Passage to read |
--
PMBus support in U-Boot

This document describes U-Boot’s PMBus 1.x support: what it is for, how it is structured, and how to add support for a new PMBus chipn either from scratch from a chip datasheet or by porting an existing Linux drivers/hwmon/pmbus/ driver.

Intent and scope

U-Boot’s PMBus layer is not a hardware monitoring (hwmon) clone of the Linux kernel’s drivers/hwmon/pmbus/ subsystem. Linux owns the runtime side: continuous polling, sysfs publication, alert IRQ handling, fan control loops. U-Boot owns the boot time side. Concretely the U-Boot PMBus support exists to:

  • Identify the PMBus regulator(s) a board carries at boot: MFR_ID, MFR_MODEL, MFR_REVISION reads, plus a quick STATUS_WORD sanity check.

  • Print telemetry so an operator can confirm rail voltages, input current, and temperature before handing off to the kernel. One shot reads, on demand, via the pmbus and regulator U-Boot commands (pmbus dev <name>; pmbus telemetry, regulator dev <name>; regulator value).

  • Decode chip alerts when a rail trips an over/under voltage, over current, or thermal threshold; so a boot log shows why the previous boot failed, before the kernel even comes up.

  • Optionally trim a critical rail (typically the SoC core) before the kernel takes over; “set the voltage prior to a kernel boot to better protect the board”. This is the existing board/nxp/common/vid.c AVS path and any future per board speed binning trim.

Out of scope, by design:

  • No periodic polling. No worker thread. No background updates.

  • No sysfs / procfs / userspace surface. U-Boot has none.

  • No fan speed control loop. The kernel runs that.

  • No long tail of virtual sensor registers (PMBUS_VIRT_*).

  • No sensor caching / update timestamps.

If you find yourself wanting any of those, the answer is “wait until Linux comes up”. Keep U-Boot’s PMBus surface minimal.
--
Set problem A | Can you give the PMBus document again, starting with "U-Boot’s PMBus layer" and going on through "STATUS_WORD sanity check.", swapping "continuous polling" for "constant polling"?
Set problem B | How would you sum up the PMBus document in two sentences?
Set problem C | According to the PMBus document, which U-Boot commands are used for one-shot telemetry reads?

Record extracts |
--
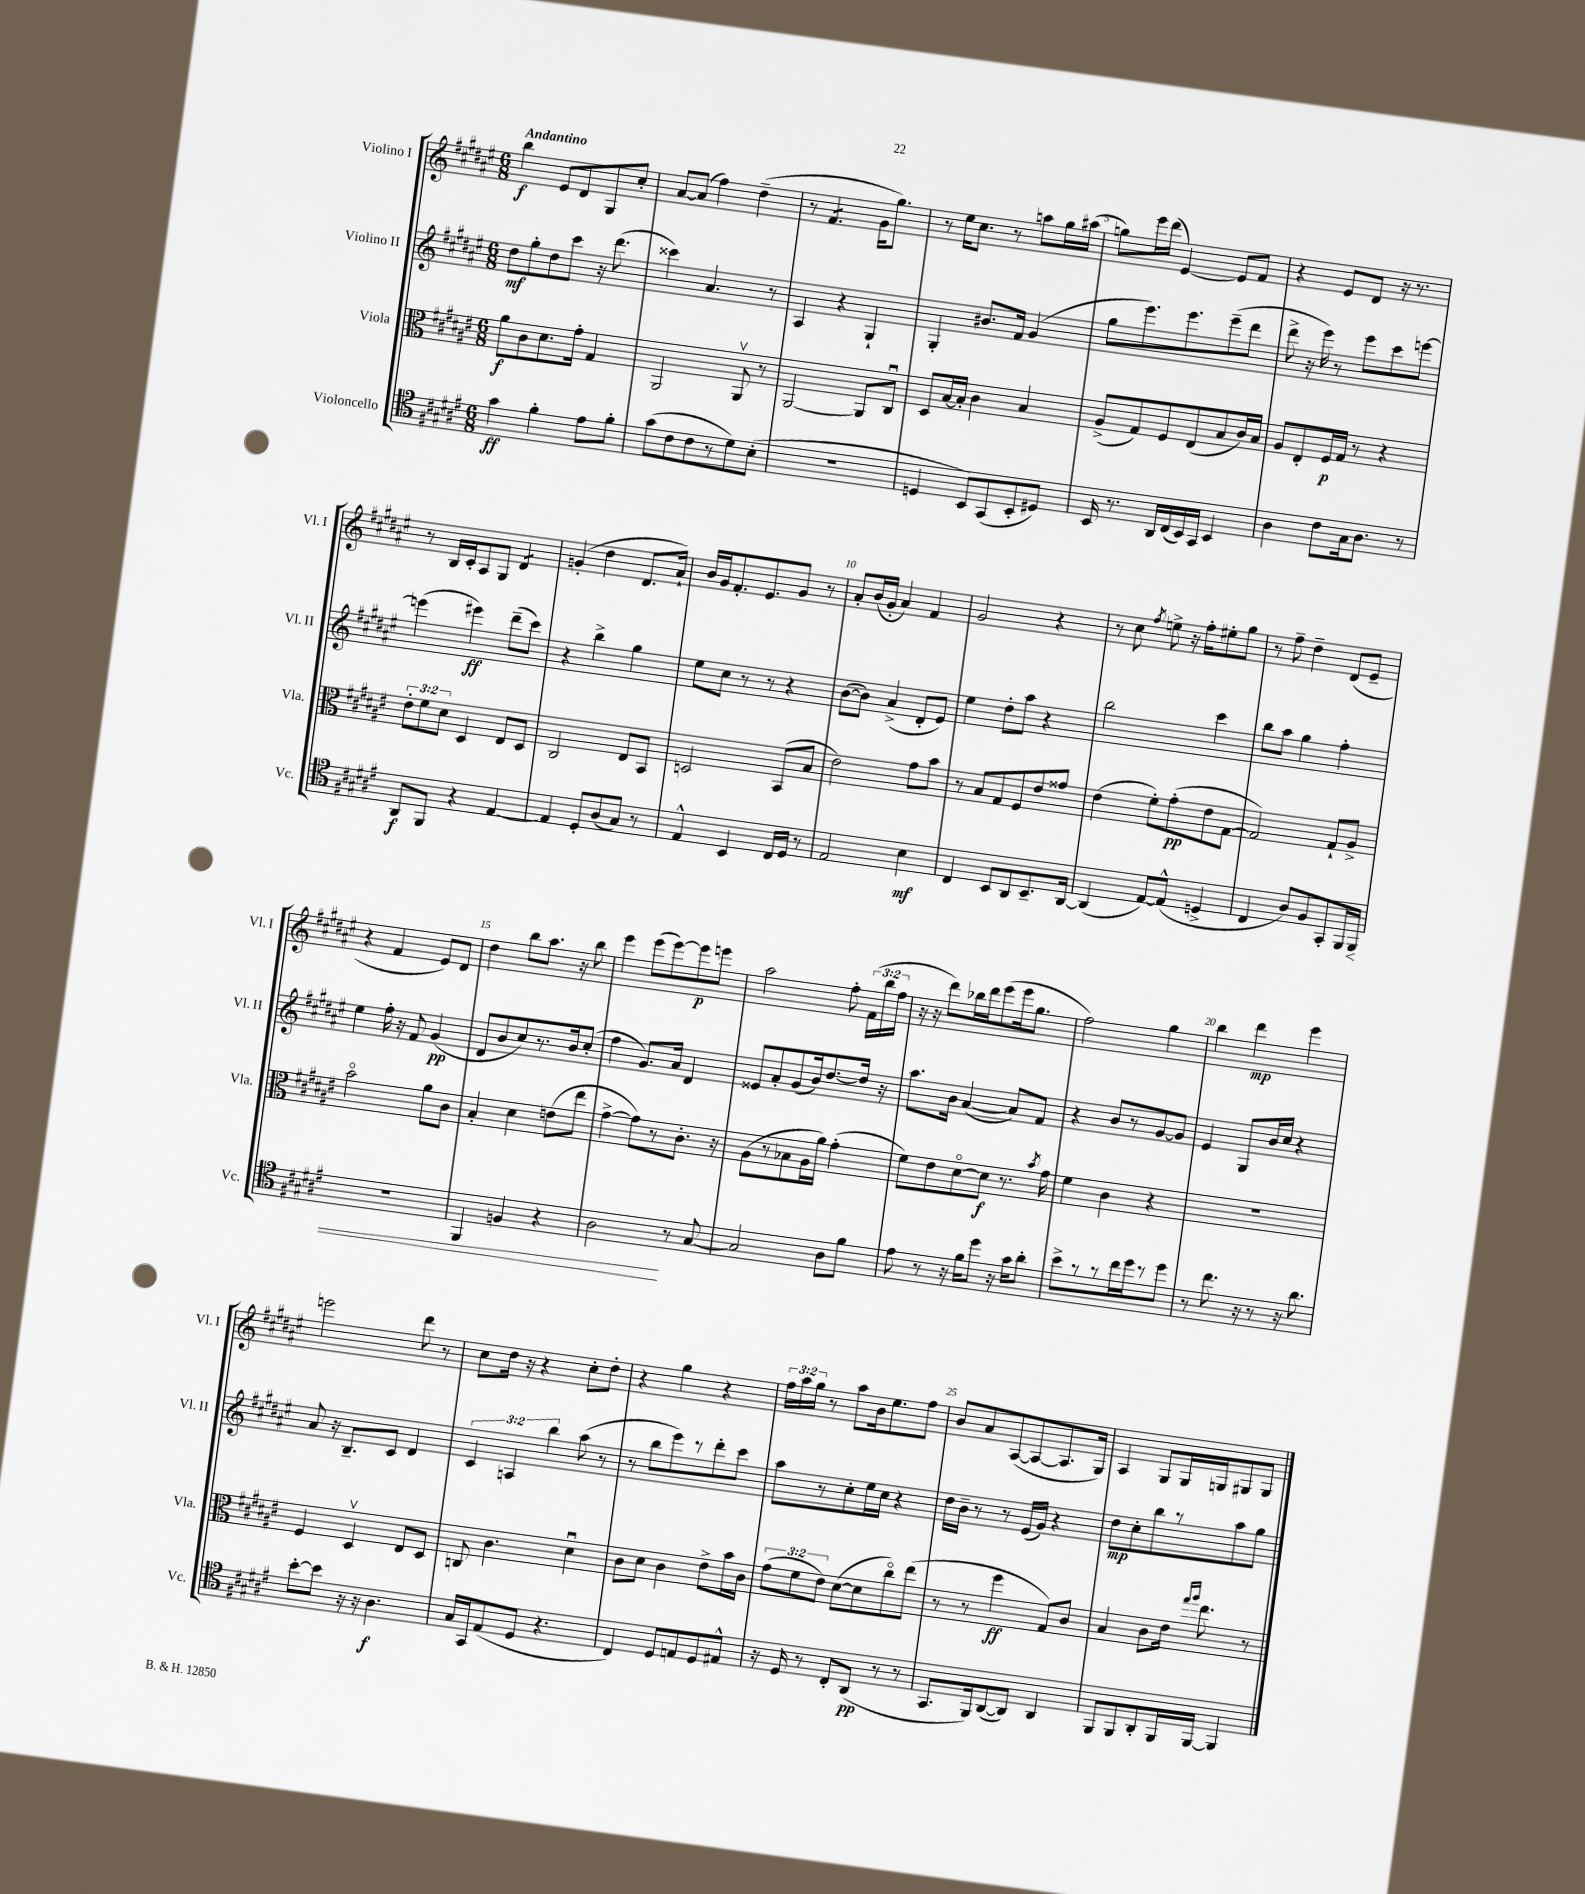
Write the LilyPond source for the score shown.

<<
\new StaffGroup <<
\new Staff = "s0" \with { instrumentName = "Violino I" shortInstrumentName = "Vl. I" } {
    \clef treble \key fis \major \numericTimeSignature \time 6/8 \override Staff.TupletNumber.text = #tuplet-number::calc-fraction-text \tempo "Andantino"
    \autoBeamOff b''4\f eis'8[ dis'8 gis8 cis''8]-. |
    ais'8[~ ais'8]( fis''4) dis''4--( |
    r8 fis'4.:8 gis'16[ gis''8.]) |
    r8 eis''16[ cis''8.] r8 a''8[ gis''16 ais''16]( |
    g''8[) eis'''16 dis'''16]( eis'4~) eis'8[ fis'8] |
    r4 eis'8[ dis'8] r16 r8. |
    r8 b16[ cis'16-. ais8 gis8] dis'4:8 |
    g'4-.( dis''4 dis'8.[ ais'16]-!) |
    b'16[ gis'16 fis'8.-. eis'8. gis'8] r8 |
    ais'8[-. b'16( gis'16]-. ais'4) fis'4 |
    gis'2 r4 |
    r8 cis''8 \acciaccatura { fis''8 } e''8-> r16 fis''16[-. eis''8-. gis''8] |
    r8 fis''8-- dis''4-- dis'8[( eis'8]-- |
    r4 fis'4 eis'8[) dis'8] |
    dis''4 b''8[ ais''8.] r16 b''8 |
    eis'''4 eis'''8[( eis'''8~) eis'''8\p e'''8] |
    ais''2 fis''8-. \tuplet 3/2 { fis'16[( b''16 fis''16] } |
    r16 r16 dis'''8[) bes''16 dis'''16 eis'''8( eis'''16 gis''8.] |
    fis''2) gis''4 |
    b''4 dis'''4\mp eis'''4 |
    e'''2 dis'''8 r8 |
    cis''8[ dis''16] r16 r4 cis''8[-. dis''8]-. |
    r4 gis''4 r4 |
    \tuplet 3/2 { fis''16[ ais''16 gis''16] } r8 ais''8[ b'16 eis''8. fis''8] |
    b'8[ ais'8 ais8~( ais8~ ais8. gis16]) |
    ais4 gis8[ gis16 g16 gis8 gis8] \bar "|." |
}
\new Staff = "s1" \with { instrumentName = "Violino II" shortInstrumentName = "Vl. II" } {
    \clef treble \key fis \major \numericTimeSignature \time 6/8 \override Staff.TupletNumber.text = #tuplet-number::calc-fraction-text
    \autoBeamOff dis''8[\mf gis''8-. dis''8 cis'''8] r16 dis'''8.( |
    cisis'''4) ais'4. r8 |
    ais4 r4 gis4-! |
    gis4-. bis'8.[ fis'16] gis'4( |
    gis''8[ eis'''8.) eis'''8. eis'''8--( dis'''8] |
    dis'''8-> r16 eis'''16) r8 eis'''8[ cis'''8 e'''8]~ |
    e'''4( eis'''4\ff) dis'''8[--( cis'''8]) |
    r4 b''4-> gis''4 |
    eis''8[ cis''8] r8 r8 r4 |
    b'8[~( b'8]) ais'4->( dis'8[-. eis'8]) |
    eis''4 dis''8[-. ais''8] r4 |
    b''2 cis'''4 |
    b''8[ ais''8] gis''4 fis''4-. |
    eis''4 fis''16-. r16 fis'8 gis'4\pp( |
    dis'8[ b'8 cis''8) r8. b'16 cis''8]-.( |
    fis''4 gis'8.[) ais'16] dis'4 |
    eisis'8[ ais'8-. gis'8( b'16) dis''8.~ dis''16] r16 |
    ais''8.[ b'16] ais'4~( ais'8[) fis'8] |
    r4 b'8[ r8 gis'8~ gis'8] |
    eis'4 gis8[ b'16 cis''16] r4 |
    ais'8 r16 b8.[-- cis'8] dis'4 |
    \tuplet 3/2 { cis'4 a4 b''4 } ais''8( r8 |
    r8 b''8[ eis'''8) r8 dis'''8-. cis'''8] |
    ais''8[ r8 cis''8-. eis''16 cis''16] r4 |
    dis''16[ b'16]-- r8 r8 eis'16[( gis'16]) r4 |
    dis''8[\mp cis''8-. b''8 r8 ais''8 gis''8] \bar "|." |
}
\new Staff = "s2" \with { instrumentName = "Viola" shortInstrumentName = "Vla." } {
    \clef alto \key fis \major \numericTimeSignature \time 6/8 \override Staff.TupletNumber.text = #tuplet-number::calc-fraction-text
    \autoBeamOff ais'8[\f cis'8 dis'8. gis'16]-. gis4 |
    ais,2 ais,8\upbow r8 |
    ais,2~ ais,8[ cis8]\downbow |
    dis8[ b16~ b16]-. cis'4 b4 |
    ais8[->( gis8) fis8 eis8( b8 cis'16) b16] |
    ais8[ eis8-. fis16\p gis16] r8 r4 |
    \tuplet 3/2 { eis'8[-. fis'8 dis'8] } dis4 eis8[ dis8] |
    cis2 eis8[ b,8] |
    d2 b,8[( b8] |
    eis'2) gis'8[ b'8] |
    r8 b8[ gis8 fis8 eis'8 gisis'8] |
    eis'4( fis'8[-.) gis'8-.\pp( eis'8 gis8]~ |
    gis2) gis8[-! ais8]-> |
    b'2\flageolet ais'8[ cis'8] |
    b4-. dis'4 e'8[( eis''8] |
    gis'4~-> gis'8[) r8 cis'8.]-. r16 |
    ais8[( r8 bes8 ais16 ais'16]) gis'4-.( |
    fis'8[) eis'8 dis'8~\flageolet dis'8]\f r8. \acciaccatura { b'8 } gis'16 |
    fis'4 cis'4 r4 |
    R2. |
    fis4 dis4\upbow eis8[ dis8] |
    c8 cis'4. dis'4\downbow |
    cis'8[ dis'8] cis'4 eis'8[-> b'16 cis'16] |
    \tuplet 3/2 { gis'8[( fis'8 eis'8]) } dis'8[~( dis'8 cis''8\flageolet) eis''8]( |
    r8 r8 fis''4\ff gis8[) cis'8] |
    b4 cis'8[ eis'16] \grace { gis''16[ ais''16] } eis''8. r8 \bar "|." |
}
\new Staff = "s3" \with { instrumentName = "Violoncello" shortInstrumentName = "Vc." } {
    \clef tenor \key fis \major \numericTimeSignature \time 6/8
    \autoBeamOff gis'4\ff fis'4-. eis'8[ fis'8]-. |
    gis'8[( cis'8 cis'8 r8 dis'8) b8]-.( |
    R2. |
    d4 b,8[) gis,8( b,8-. dis8]) |
    b,16 r8. ais,16[ cis16( b,16) gis,16] b,4 |
    ais4 cis'8[ gis16 ais8.] r8 |
    ais,8[\f fis,8] r4 eis4~ |
    eis4 dis8[-. ais8( gis8]) r8 |
    eis4-^ b,4 cis16[ dis16] r8 |
    eis2 b4\mf |
    cis4 b,8[ ais,8 b,8.-- ais,16]~ |
    ais,4( eis8[~) eis8]-^( d4-> |
    cis4 ais8[) fis8 gis,8-. fis,16 fis,16]\< |
    R2. |
    fis,4 f4 r4 |
    ais2\! r8 gis8~ |
    gis2 ais8[ fis'8] |
    eis'8 r8 r16 fis'16[ dis''8] r16 gis'16[ ais'8]-. |
    b'8[-> r8 r8 cis''16 dis''16 r8 dis''8] |
    r8 cis''8. r16 r8 r16 ais'8. |
    b'8[~-. b'8] r16 r16 ais4.\f |
    gis16[ gis,16 eis8( dis8] r4. |
    cis4) dis8[ e8 dis8 eis8]-^ |
    r16 dis16 r8 cis8[-. ais,8]\pp( r8 r8 |
    gis,8.[ fis,16) ais,8~( ais,8]) ais,4 |
    fis,8[ fis,8 ais,8-. fis,16 fis,16]~ fis,4 \bar "|." |
}
>>
>>
\layout { \context { \Score \override BarNumber.break-visibility = ##(#f #t #t) barNumberVisibility = #(every-nth-bar-number-visible 5) } }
--
Expected answer A |
U-Boot’s PMBus layer is not a hardware monitoring (hwmon) clone of the Linux kernel’s drivers/hwmon/pmbus/ subsystem. Linux owns the runtime side: constant polling, sysfs publication, alert IRQ handling, fan control loops. U-Boot owns the boot time side. Concretely the U-Boot PMBus support exists to:

  • Identify the PMBus regulator(s) a board carries at boot: MFR_ID, MFR_MODEL, MFR_REVISION reads, plus a quick STATUS_WORD sanity check.

Expected answer B | U-Boot's PMBus 1.x support covers the boot-time side: it identifies the board's PMBus regulators, prints telemetry on demand, decodes chip alerts, and can optionally trim a critical rail before the kernel takes over. Periodic polling, userspace surfaces, fan control loops, virtual sensor registers, and sensor caching are deliberately out of scope, because Linux owns the runtime side and U-Boot's PMBus surface is meant to stay minimal.

Expected answer C | The pmbus and regulator commands.